Bogus bishop excommunicated

Illawarra Mercury/June 11, 2003
By Jenny Dennis

American clergyman Malcolm Broussard has been excommunicated from the Catholic Church.

Bishop of Wollongong Peter Ingham announced the automatic excommunication yesterday. The official decree had the authority of the Pope, he said.

Broussard, who was ordained a Catholic priest in his home state of Texas, is a follower of William Kamm's Nowra-based Little Pebble sect, known as the Order of St Charbel.

He recently announced his elevation to the rank of bishop on the order's official web site, on a link titled Bishop's Home Page.

The bogus bishop conducts regular church services and administers the sacraments such as baptisms, communion, confirmation and confession at the cult's Cambewarra headquarters, north of Nowra.

In June last year Bishop Ingham outlawed Kamm after a canonical investigation rejected his claims of alleged supernatural visions and repudiated his false teachings.

Kamm is due back in court in August to face a number of sexual assault charges. He has pleaded not guilty.

In an decree dated yesterday, Bishop Ingham said it had come to his notice that on March 30 in Bavaria, Germany, Fr Malcolm Broussard had attempted to have himself consecrated a bishop.

The purported ordination was schismatic and not recognised by the Catholic Church, Bishop Ingham said.

The church's penalty for a person ordained a bishop without a mandate from the Pope was "ipso facto excommunication" that only the Holy See in Rome could lift.

By his actions, Broussard had excommunicated himself, the bishop said.
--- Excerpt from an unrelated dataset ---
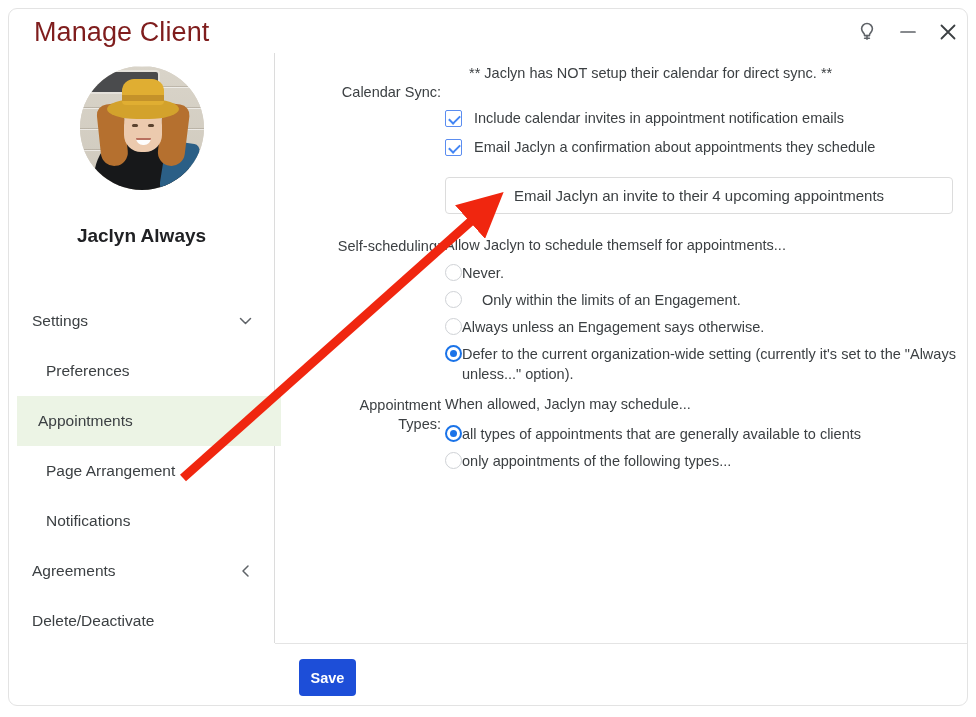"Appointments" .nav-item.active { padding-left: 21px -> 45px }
The unnamed person who ordained Broussard was also excommunicated "if not already excommunicated by virtue of his purported ordination as a bishop in 1999".

Broussard had no faculties to administer the sacraments in the diocese of Wollongong, or anywhere else in Australia or his own diocese of Texas.

Followers who deliberately and knowingly remained with Broussard in schism were also excommunicated and as a result placed themselves outside the Catholic Church.

His concern was to heal the breach within the Church and to protect people of good faith who have been caught up in the sect.

"My hope is that Fr Broussard, William Kamm and his followers in the so-called Order of St Charbel will see the error of their ways and come back into communion with the Church," he said.